Origin Story

Almanis is a forecasting platform developed by Dysrupt Labs that is an input to proprietary trading and asset management.

The Dysrupt team has invested over 15 years in the development of the Almanis platform, which incorporates its human-machine hybrid forecasting mechanism. This mechanism has been independently scientifically validated as enhancing expert forecasters' performance in the DARPA-funded NG2S program.

The company was founded in 2008 by Karl Mattingly and Steve Markscheid, two veteran international bankers who were inspired by the 2008 financial crisis to create a better way to predict event risk, time risk-on risk-off decisions, and generate alpha, specifically by using private market mechanisms.

The Dysrupt team (the parent company of Almanis) has met many clever and interesting people who were also focused on finding something earlier and more reliable than a group forecast or consensus.
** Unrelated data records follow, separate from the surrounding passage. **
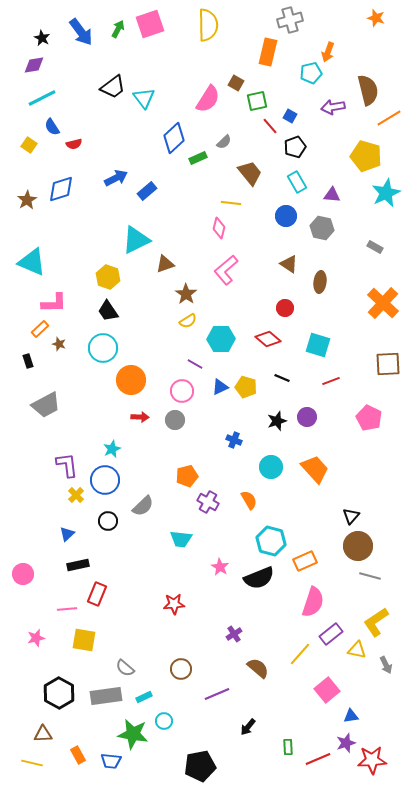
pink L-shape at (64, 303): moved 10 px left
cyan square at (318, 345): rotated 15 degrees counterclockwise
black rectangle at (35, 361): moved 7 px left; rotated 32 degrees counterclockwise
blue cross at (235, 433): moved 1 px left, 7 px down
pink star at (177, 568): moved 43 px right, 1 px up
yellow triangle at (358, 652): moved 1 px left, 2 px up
This meant they inevitably became interested in prediction markets and worked with Robin Hanson at George Mason University, as well as the IARPA ACE project, from which Phillip Tetlock wrote the book "Superforecasters". The culmination of this work is a superior human-machine hybrid forecasting mechanism that facilitates earlier discovery of consensus-changing information.

The Almanis team continues to work on improving world best practice forecasting with collective intelligence. They believe that expert groups can win with better tools for making their forecasts.